Segment Start: Provided data

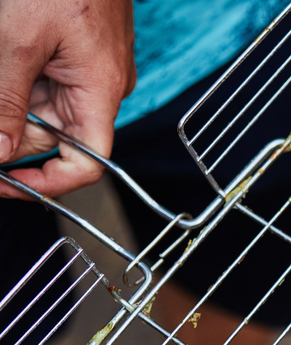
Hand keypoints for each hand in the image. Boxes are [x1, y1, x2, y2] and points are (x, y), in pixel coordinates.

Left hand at [0, 0, 135, 198]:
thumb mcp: (16, 38)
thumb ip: (5, 102)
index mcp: (100, 90)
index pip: (86, 163)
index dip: (46, 182)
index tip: (3, 183)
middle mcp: (102, 86)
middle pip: (53, 136)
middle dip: (8, 134)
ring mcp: (90, 68)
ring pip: (41, 107)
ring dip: (7, 102)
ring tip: (1, 58)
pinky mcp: (76, 51)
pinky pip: (42, 81)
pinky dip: (14, 81)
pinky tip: (4, 59)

Segment End: Provided data

**About this exercise:**
Copy the records above exactly. Do not carry any picture into the copy.

**Output of the exercise:**
Hand keypoints for each hand in the image. Boxes are [x1, y1, x2, y2] and points are (x, y), in pixel coordinates.

Left hand at [0, 0, 135, 198]:
thumb mcp: (16, 38)
thumb ip: (5, 102)
index mcp: (100, 90)
index pip: (86, 163)
index dip: (46, 182)
index tip: (3, 183)
middle mcp: (102, 86)
middle pip: (53, 136)
middle dip: (8, 134)
ring mcp: (90, 68)
ring pip: (41, 107)
ring dip: (7, 102)
ring tip: (1, 58)
pinky mcp: (76, 51)
pinky pip: (42, 81)
pinky dip: (14, 81)
pinky tip: (4, 59)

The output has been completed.